Work request - The expected output is the full set of entries, printed exactly, without pictures.

Collected data -
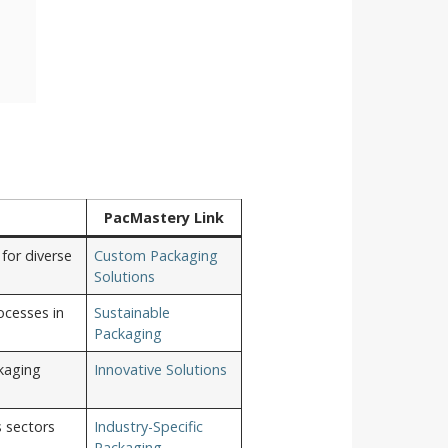
PacMastery Link
for diverse
Custom Packaging
Solutions
ocesses in
Sustainable
Packaging
kaging
Innovative Solutions
s sectors
Industry-Specific
Packaging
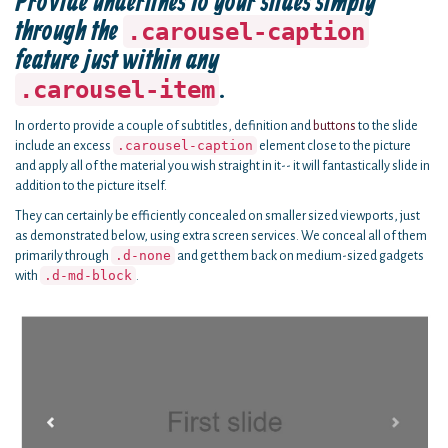
Provide underlines to your slides simply
through the
.carousel-caption
feature just within any
.
.carousel-item
In order to provide a couple of subtitles, definition and
buttons
to the slide
.carousel-caption
include an excess
element close to the picture
and apply all of the material you wish straight in it-- it will fantastically slide in
addition to the picture itself.
They can certainly be efficiently concealed on smaller sized viewports, just
as demonstrated below, using extra screen services. We conceal all of them
.d-none
primarily through
and get them back on medium-sized gadgets
.d-md-block
with
.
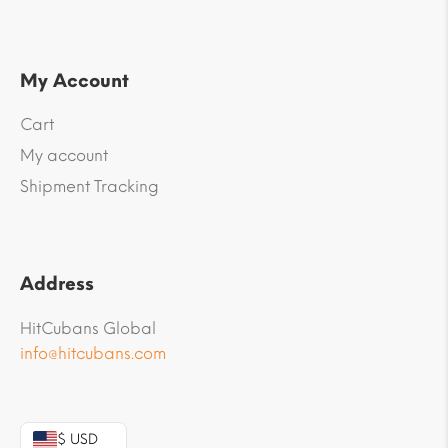
My Account
Cart
My account
Shipment Tracking
Address
HitCubans Global
info@hitcubans.com
$ USD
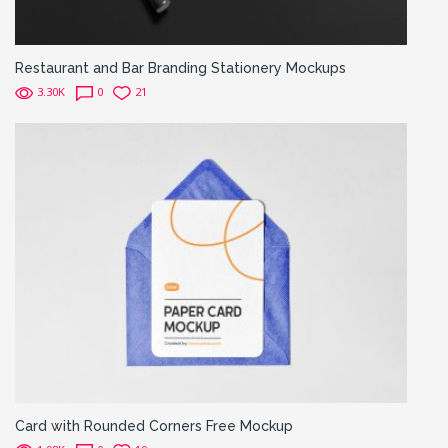
Restaurant and Bar Branding Stationery Mockups
3.30K
0
21
Card with Rounded Corners Free Mockup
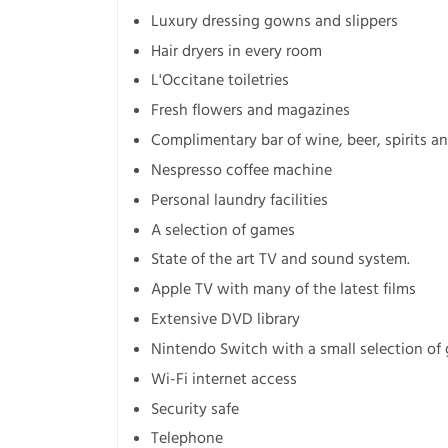
Luxury dressing gowns and slippers
Hair dryers in every room
L'Occitane toiletries
Fresh flowers and magazines
Complimentary bar of wine, beer, spirits an
Nespresso coffee machine
Personal laundry facilities
A selection of games
State of the art TV and sound system.
Apple TV with many of the latest films
Extensive DVD library
Nintendo Switch with a small selection of
Wi-Fi internet access
Security safe
Telephone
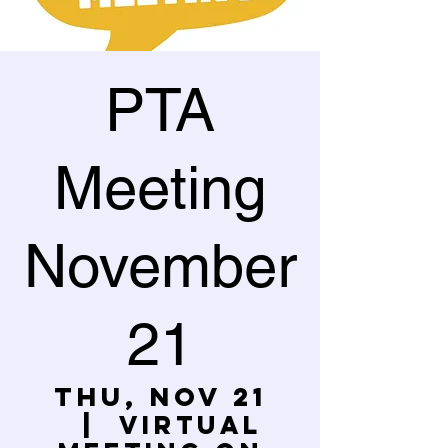
PTA
Meeting
November
21
Thu, Nov 21
  |  
Virtual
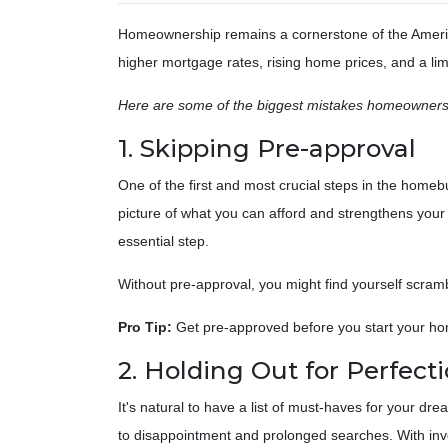
Homeownership remains a cornerstone of the Americ
higher mortgage rates, rising home prices, and a lim
Here are some of the biggest mistakes homeowners
1. Skipping Pre-approval
One of the first and most crucial steps in the homeb
picture of what you can afford and strengthens your 
essential step.
Without pre-approval, you might find yourself scramb
Pro Tip:
Get pre-approved before you start your hom
2. Holding Out for Perfect
It's natural to have a list of must-haves for your d
to disappointment and prolonged searches. With invento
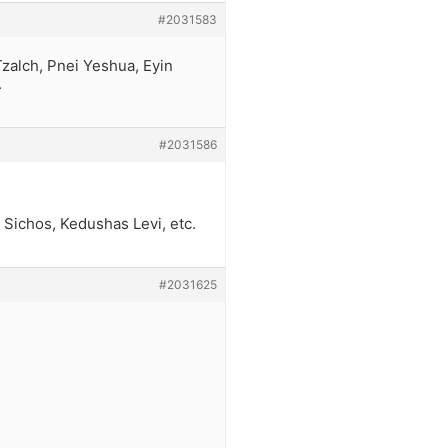
#2031583
Tzalch, Pnei Yeshua, Eyin
.
#2031586
Sichos, Kedushas Levi, etc.
#2031625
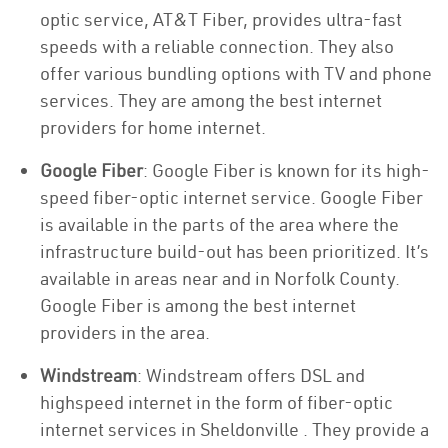
optic service, AT&T Fiber, provides ultra-fast
speeds with a reliable connection. They also
offer various bundling options with TV and phone
services. They are among the best internet
providers for home internet.
Google Fiber
: Google Fiber is known for its high-
speed fiber-optic internet service. Google Fiber
is available in the parts of the area where the
infrastructure build-out has been prioritized. It’s
available in areas near and in Norfolk County.
Google Fiber is among the best internet
providers in the area.
Windstream
: Windstream offers DSL and
highspeed internet in the form of fiber-optic
internet services in Sheldonville . They provide a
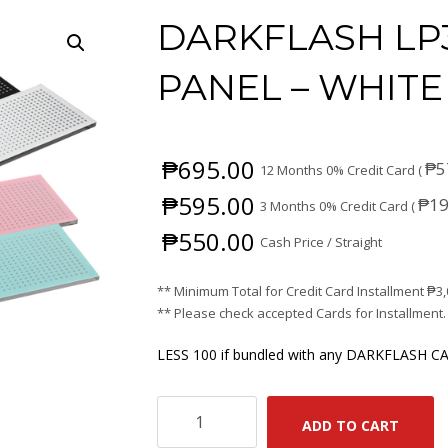
DARKFLASH LP
PANEL – WHITE
₱
695.00
₱
5
12 Months 0% Credit Card (
₱
595.00
₱
19
3 Months 0% Credit Card (
₱
550.00
Cash Price / Straight
** Minimum Total for Credit Card Installment
₱
3
** Please check accepted Cards for Installment.
LESS 100 if bundled with any DARKFLASH CA
DARKFLASH
ADD TO CART
LP30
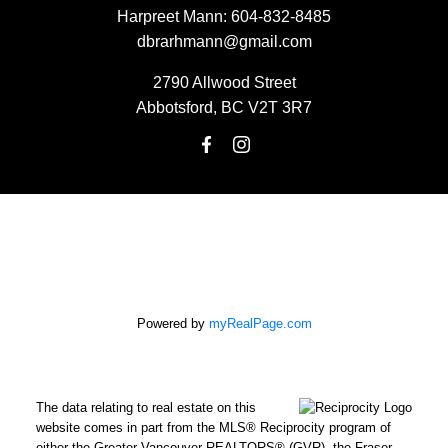
Harpreet Mann:
604-832-8485
dbrarhmann@gmail.com
2790 Allwood Street
Abbotsford, BC V2T 3R7
Powered by
myRealPage.com
The data relating to real estate on this
website comes in part from the MLS® Reciprocity program of
either the Greater Vancouver REALTORS® (GVR), the Fraser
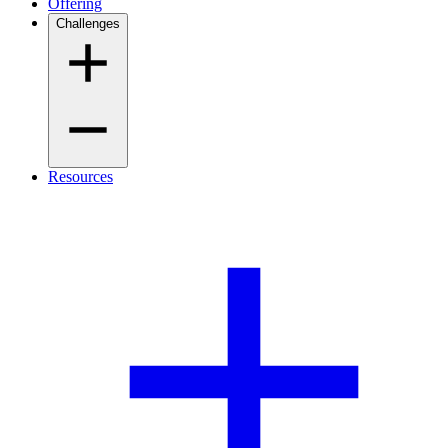
Offering
Challenges
Resources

Result for this task -
PacMastery Link
for diverse
Custom Packaging
Solutions
ocesses in
Sustainable
Packaging
kaging
Innovative Solutions
s sectors
Industry-Specific
Packaging
Provide underlines to your slides simply
through the
.carousel-caption
feature just within any
.
.carousel-item
In order to provide a couple of subtitles, definition and
buttons
to the slide
.carousel-caption
include an excess
element close to the picture
and apply all of the material you wish straight in it-- it will fantastically slide in
addition to the picture itself.
They can certainly be efficiently concealed on smaller sized viewports, just
as demonstrated below, using extra screen services. We conceal all of them
.d-none
primarily through
and get them back on medium-sized gadgets
.d-md-block
with
.
My Account
Cart
My account
Shipment Tracking
Address
HitCubans Global
info@hitcubans.com
$ USD
Restaurant and Bar Branding Stationery Mockups
3.30K
0
21
Card with Rounded Corners Free Mockup
Luxury dressing gowns and slippers
Hair dryers in every room
L'Occitane toiletries
Fresh flowers and magazines
Complimentary bar of wine, beer, spirits an
Nespresso coffee machine
Personal laundry facilities
A selection of games
State of the art TV and sound system.
Apple TV with many of the latest films
Extensive DVD library
Nintendo Switch with a small selection of
Wi-Fi internet access
Security safe
Telephone
PTA
Meeting
November
21
Thu, Nov 21
  |  
Virtual
Homeownership remains a cornerstone of the Americ
higher mortgage rates, rising home prices, and a lim
Here are some of the biggest mistakes homeowners
1. Skipping Pre-approval
One of the first and most crucial steps in the homeb
picture of what you can afford and strengthens your 
essential step.
Without pre-approval, you might find yourself scramb
Pro Tip:
Get pre-approved before you start your hom
2. Holding Out for Perfect
It's natural to have a list of must-haves for your d
to disappointment and prolonged searches. With invento
#2031583
Tzalch, Pnei Yeshua, Eyin
.
#2031586
Sichos, Kedushas Levi, etc.
#2031625
optic service, AT&T Fiber, provides ultra-fast
speeds with a reliable connection. They also
offer various bundling options with TV and phone
services. They are among the best internet
providers for home internet.
Google Fiber
: Google Fiber is known for its high-
speed fiber-optic internet service. Google Fiber
is available in the parts of the area where the
infrastructure build-out has been prioritized. It’s
available in areas near and in Norfolk County.
Google Fiber is among the best internet
providers in the area.
Windstream
: Windstream offers DSL and
highspeed internet in the form of fiber-optic
internet services in Sheldonville . They provide a
DARKFLASH LP
PANEL – WHITE
₱
695.00
₱
5
12 Months 0% Credit Card (
₱
595.00
₱
19
3 Months 0% Credit Card (
₱
550.00
Cash Price / Straight
** Minimum Total for Credit Card Installment
₱
3
** Please check accepted Cards for Installment.
LESS 100 if bundled with any DARKFLASH CA
DARKFLASH
ADD TO CART
LP30
Harpreet Mann:
604-832-8485
dbrarhmann@gmail.com
2790 Allwood Street
Abbotsford, BC V2T 3R7
Powered by
myRealPage.com
The data relating to real estate on this
website comes in part from the MLS® Reciprocity program of
either the Greater Vancouver REALTORS® (GVR), the Fraser
Offering
Challenges
Resources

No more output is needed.